The White Sox are a team on the rebound. After a dismal April in which they went 10-18 with a -34 run differential, they’ve turned things around and have gone 27-21 since, bringing them to within two games of .500 and to within 4.5 games of the AL Central lead. They still face a number of problems, including four starters with wOBAs below .300. But given how good their top guys have been, they can mask that for a bit until the trailers either pick up their performances, or GM Kenny Williams swings a trade for upgrades.
In the meantime, the Sox should be maximizing their resources by playing the guys who are actually hitting, and putting them in prominent lineup spots. Unfortunately, Ozzie Guillen has continued to hit one of his worst hitters atop the lineup, and doesn’t play another who has produced in his limited appearances.
The White Sox list of problems starts at the top of the order. In 72 of the Sox 76 games Juan Pierre has hit leadoff, and he has produced a .274 wOBA (.314 OBP). Of the White Sox with at least 200 PA, only Alex Rios has produced a lower wOBA. The .314 OBP isn’t quite as bad, since it’s close to the .320 league average. But that’s still poor for a leadoff hitter, and it’s made even poorer by Pierre’s nine caught stealings in 19 attempts. That, along with his complete lack of power — just eight extra base hits this season — puts his wOBA in perspective.
Even from this quick glance it is clear that Pierre does not belong atop the White Sox lineup. Guillen doesn’t have many good options for replacing him, since only five of the White Sox starters have OBPs above the league average and three of them clearly don’t fit as leadoff hitters. But he could easily slot in Alexei Ramirez or Brent Lillibridge as the leadoff man in order to give the big producers, Paul Konerko and Carlos Quentin, some base runners. Beyond the case for removing Pierre as leadoff hitter, there’s also a strong case for removing him as a starter completely.

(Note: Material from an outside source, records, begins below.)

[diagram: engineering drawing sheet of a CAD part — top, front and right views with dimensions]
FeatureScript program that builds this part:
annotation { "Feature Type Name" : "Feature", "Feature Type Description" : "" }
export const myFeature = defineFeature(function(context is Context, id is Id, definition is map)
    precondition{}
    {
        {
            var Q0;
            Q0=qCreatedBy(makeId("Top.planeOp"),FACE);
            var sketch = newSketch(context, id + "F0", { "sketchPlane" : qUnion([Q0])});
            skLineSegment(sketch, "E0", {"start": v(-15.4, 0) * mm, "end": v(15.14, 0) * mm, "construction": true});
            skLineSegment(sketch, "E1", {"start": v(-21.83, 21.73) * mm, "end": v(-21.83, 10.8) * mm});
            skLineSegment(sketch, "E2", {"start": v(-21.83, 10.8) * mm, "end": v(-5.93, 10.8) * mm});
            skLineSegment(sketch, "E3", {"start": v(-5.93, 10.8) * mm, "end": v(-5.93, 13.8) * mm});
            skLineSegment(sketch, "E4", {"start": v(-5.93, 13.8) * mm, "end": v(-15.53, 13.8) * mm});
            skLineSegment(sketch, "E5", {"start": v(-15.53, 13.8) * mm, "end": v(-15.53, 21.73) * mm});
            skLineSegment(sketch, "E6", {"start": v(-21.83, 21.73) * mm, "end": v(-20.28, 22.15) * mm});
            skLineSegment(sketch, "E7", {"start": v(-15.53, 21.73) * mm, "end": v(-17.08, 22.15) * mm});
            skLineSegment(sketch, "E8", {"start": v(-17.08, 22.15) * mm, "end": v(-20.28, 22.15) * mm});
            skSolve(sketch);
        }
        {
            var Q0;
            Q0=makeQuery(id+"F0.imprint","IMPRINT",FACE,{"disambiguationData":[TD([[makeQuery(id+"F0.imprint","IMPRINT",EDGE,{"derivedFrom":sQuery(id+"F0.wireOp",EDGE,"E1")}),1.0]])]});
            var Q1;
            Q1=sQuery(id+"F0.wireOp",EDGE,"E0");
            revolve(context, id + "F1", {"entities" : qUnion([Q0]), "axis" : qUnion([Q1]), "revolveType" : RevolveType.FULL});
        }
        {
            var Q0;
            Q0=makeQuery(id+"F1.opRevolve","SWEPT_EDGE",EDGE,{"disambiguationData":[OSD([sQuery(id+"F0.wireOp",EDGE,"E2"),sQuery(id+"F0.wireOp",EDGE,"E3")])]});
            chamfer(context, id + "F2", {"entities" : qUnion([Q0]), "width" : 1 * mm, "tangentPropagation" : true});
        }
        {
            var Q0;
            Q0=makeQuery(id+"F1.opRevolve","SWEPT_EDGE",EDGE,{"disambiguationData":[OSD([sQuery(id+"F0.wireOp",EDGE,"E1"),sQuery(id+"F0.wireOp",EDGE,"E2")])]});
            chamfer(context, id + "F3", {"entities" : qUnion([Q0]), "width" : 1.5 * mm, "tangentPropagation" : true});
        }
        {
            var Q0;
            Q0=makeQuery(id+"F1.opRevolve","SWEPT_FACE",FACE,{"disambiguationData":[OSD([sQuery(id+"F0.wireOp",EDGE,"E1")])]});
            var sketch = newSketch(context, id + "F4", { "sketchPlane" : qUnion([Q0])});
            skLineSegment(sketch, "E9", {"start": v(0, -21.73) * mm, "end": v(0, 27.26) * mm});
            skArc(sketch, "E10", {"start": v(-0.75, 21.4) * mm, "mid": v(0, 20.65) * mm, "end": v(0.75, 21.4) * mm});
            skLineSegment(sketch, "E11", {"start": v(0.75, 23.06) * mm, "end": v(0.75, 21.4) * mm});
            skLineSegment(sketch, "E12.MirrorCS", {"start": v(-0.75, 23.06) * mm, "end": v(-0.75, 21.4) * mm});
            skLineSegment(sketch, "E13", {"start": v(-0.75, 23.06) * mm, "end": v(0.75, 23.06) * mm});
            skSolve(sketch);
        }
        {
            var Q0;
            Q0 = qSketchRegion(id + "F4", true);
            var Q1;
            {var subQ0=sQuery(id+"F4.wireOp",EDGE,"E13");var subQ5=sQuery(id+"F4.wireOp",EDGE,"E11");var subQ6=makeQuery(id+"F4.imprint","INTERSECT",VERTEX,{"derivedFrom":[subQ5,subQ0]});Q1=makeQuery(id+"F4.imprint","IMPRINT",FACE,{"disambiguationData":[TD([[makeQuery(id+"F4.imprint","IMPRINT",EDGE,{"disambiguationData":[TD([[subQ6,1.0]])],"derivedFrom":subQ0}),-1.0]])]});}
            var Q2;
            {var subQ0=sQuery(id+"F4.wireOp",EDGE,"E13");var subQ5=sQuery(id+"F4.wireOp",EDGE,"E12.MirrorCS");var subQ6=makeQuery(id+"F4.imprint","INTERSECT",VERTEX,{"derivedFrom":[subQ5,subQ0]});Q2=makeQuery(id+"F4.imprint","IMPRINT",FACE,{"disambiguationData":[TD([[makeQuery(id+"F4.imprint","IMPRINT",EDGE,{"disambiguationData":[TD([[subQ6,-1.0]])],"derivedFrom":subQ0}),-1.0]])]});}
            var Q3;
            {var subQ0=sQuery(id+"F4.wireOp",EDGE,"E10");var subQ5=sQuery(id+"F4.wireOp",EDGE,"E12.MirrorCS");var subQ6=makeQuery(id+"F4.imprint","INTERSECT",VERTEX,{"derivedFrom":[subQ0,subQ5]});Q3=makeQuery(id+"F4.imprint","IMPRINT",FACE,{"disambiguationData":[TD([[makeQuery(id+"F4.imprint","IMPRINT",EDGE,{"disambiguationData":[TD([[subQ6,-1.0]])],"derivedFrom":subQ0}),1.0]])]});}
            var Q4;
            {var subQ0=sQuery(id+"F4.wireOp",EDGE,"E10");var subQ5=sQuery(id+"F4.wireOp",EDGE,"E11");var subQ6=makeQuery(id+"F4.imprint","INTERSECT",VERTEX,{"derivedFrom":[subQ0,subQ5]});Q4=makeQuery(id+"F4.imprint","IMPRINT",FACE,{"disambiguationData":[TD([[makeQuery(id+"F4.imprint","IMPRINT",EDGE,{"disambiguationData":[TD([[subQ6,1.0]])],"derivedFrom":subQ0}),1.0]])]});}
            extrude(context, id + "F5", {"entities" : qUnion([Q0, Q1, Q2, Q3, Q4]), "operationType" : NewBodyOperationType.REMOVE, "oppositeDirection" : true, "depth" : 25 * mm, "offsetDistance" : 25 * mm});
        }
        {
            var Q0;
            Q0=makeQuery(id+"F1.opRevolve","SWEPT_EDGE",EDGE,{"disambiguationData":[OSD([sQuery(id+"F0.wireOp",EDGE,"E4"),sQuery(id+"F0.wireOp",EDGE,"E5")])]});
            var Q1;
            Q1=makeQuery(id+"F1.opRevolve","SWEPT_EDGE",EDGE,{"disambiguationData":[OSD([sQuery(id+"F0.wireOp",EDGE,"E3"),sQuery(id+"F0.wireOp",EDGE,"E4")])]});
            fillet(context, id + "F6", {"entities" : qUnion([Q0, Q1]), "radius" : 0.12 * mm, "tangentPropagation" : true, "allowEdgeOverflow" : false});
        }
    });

It’s always tricky playing with small samples of defensive data, so the knock on Pierre’s defense this season isn’t necessarily indicative of his talent in the outfield. Yet both of our major defensive statistics, UZR and DRS, rate him natively in left field. If it were just UZR it would be one thing, but this is both sets of data, and both come to similar conclusions. It could be that he’s in a slump in the field, but that doesn’t help recoup the value he’s already cost the team. Regardless of what might happen later in the season, he has been a liability on both sides in 2011. A team scrambling back from a slow start can ill afford to continue trotting out a player like that.
In Lillibridge, Guillen has a ready made replacement. It’s silly to pretend that he’ll keep up his .390 wOBA or his .277 ISO, but even with a decent degree of statistical correction he still amounts to a better player than Pierre. He has displayed ability in the outfield this year as well, making him a wholesale upgrade over Pierre. He also has some speed and some semblance of discipline, making him a fit atop the order. Even if he regresses to the .270/.330/.378 level he hit in AAA in 2010, he’d provide well more than Pierre. If he hits to his previous major league levels, well, then it’s still a worthy experiment because of Pierre’s performance to date.
The White Sox have every opportunity to rid themselves of Pierre’s poor production. If, because of depth issues, they want to keep him on the roster, they can shift him down in the order. If they feel that someone such as Lillibridge, or an outside replacement, can slide in there, they can just get rid of him. His contract is up after this season, so they lose little by letting him go. That makes his struggles quite different to those of Alex Rios, who is under contract through 2014. It seems awfully odd at this point that the Sox, so close to becoming relevant again, haven’t done anything about their most glaring issue.